Local economies cannot underestimate the value that small businesses bring to their markets. In the logistics space, whether it is building new highways, transporting produce or facilitating the transportation of waste and recycling, the trucking sector is critical to supporting national infrastructure — and it’s often some of the smallest trucking businesses participating in that effort.
Yet often, in the markets that are in greatest need of strengthening local infrastructure, the individuals and businesses providing trucking services to build it are underbanked. The result, according to TruckPay CEO and President Barry Honig, is that contractors are paying these small trucking companies in cash, which creates plenty of headaches, from security risks to financial management pains.
TruckPay, which helps to digitize the workflows of job ticketing and B2B payments between contractors and their trucking subcontractors, has expanded upon recent efforts to support multiple currencies by introducing the ability to facilitate cryptocurrency B2B transactions on its platform. Speaking with PYMNTS, Honig, along with the firm’s CTO Benjamin Honig, described how crypto can be a valuable asset for underbanked trucking companies in need of digital solutions to accept payment and thrive in their local economies.
The Digital Asset Value Proposition
TruckPay facilitates electronic payments on its platform through processors like Stripe and Plaid. Digitizing transactions in the trucking sector is key to bringing efficiencies to the market, particularly in areas in which businesses are under-banked like Latin America, Africa, and yes, even the U.S.
But as the company is expanding its international footprint, Barry noted that the company has recognized that some trucking operators are looking for alternatives to transact beyond their local fiat currencies, even if it is digital.
“Crypto provides the ability for people to connect and do commerce with each other in places where fiat is unstable,” he explained, adding that support for digital currencies is “a next step in the evolution” of digitizing workflows like work ticket transactions, which are historically done on paper, as well as migrating B2B transactions away from cash and paper checks.
In addition to mitigating against the risk of fiat volatility, crypto is well positioned to support populations in which mobile phone penetration is particularly high, added Benjamin, who said TruckPay had recently conducted a pilot test of its solution in Tanzania.

§ §

▶ **Work request A**
According to the TruckPay article, in which country did TruckPay recently conduct a pilot test of its solution?
▶ **Work request B**
List every region the TruckPay article names as an area where businesses are under-banked.
▶ **Work request C**
Please rewrite the paragraph of the TruckPay article beginning "TruckPay, which helps to digitize" as a short bulleted list that keeps its main facts.
This data comes from a source unrelated to the TruckPay article.

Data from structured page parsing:
§ §

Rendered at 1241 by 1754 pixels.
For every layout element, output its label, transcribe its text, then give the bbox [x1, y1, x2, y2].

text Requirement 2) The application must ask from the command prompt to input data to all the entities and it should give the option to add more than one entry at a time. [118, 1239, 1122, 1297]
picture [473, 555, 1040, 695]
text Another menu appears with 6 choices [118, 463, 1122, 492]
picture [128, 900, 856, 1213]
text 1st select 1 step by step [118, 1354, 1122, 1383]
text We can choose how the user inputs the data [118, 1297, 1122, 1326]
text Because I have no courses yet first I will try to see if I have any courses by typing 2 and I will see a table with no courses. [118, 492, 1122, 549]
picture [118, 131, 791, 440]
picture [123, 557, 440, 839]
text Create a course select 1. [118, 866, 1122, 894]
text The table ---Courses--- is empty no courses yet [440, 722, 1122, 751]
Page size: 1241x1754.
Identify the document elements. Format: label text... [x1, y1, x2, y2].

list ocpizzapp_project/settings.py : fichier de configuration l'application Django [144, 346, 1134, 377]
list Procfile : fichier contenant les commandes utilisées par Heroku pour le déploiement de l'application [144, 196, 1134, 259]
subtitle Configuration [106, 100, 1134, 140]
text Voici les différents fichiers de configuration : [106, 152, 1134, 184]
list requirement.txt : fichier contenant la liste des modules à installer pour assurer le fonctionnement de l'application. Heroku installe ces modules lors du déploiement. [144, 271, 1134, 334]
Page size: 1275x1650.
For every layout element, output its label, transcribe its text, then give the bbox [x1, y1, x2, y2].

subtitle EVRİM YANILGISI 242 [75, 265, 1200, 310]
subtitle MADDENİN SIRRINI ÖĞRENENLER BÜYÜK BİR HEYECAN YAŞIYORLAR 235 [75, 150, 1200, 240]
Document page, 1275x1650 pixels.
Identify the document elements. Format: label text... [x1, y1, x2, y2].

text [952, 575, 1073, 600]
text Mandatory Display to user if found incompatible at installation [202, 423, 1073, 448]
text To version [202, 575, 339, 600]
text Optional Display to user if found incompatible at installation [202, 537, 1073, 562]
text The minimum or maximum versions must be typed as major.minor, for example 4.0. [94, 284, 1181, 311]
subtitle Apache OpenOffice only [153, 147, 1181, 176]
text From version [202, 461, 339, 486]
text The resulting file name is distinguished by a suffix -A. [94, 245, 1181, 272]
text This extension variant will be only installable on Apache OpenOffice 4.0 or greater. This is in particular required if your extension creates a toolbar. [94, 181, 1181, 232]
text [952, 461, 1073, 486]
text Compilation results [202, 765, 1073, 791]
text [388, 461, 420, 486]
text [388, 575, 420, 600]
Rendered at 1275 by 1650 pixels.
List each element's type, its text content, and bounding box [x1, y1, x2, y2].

§ §

▶ **Expected answer A**
Tanzania.

▶ **Expected answer B**
- Latin America
- Africa
- The U.S.

▶ **Expected answer C**
- TruckPay digitizes job ticketing and B2B payments between contractors and their trucking subcontractors.
- Building on its recent support for multiple currencies, it now enables cryptocurrency B2B transactions on its platform.
- In an interview with PYMNTS, Barry Honig and CTO Benjamin Honig described how crypto can help underbanked trucking companies that need digital ways to accept payment and thrive in their local economies.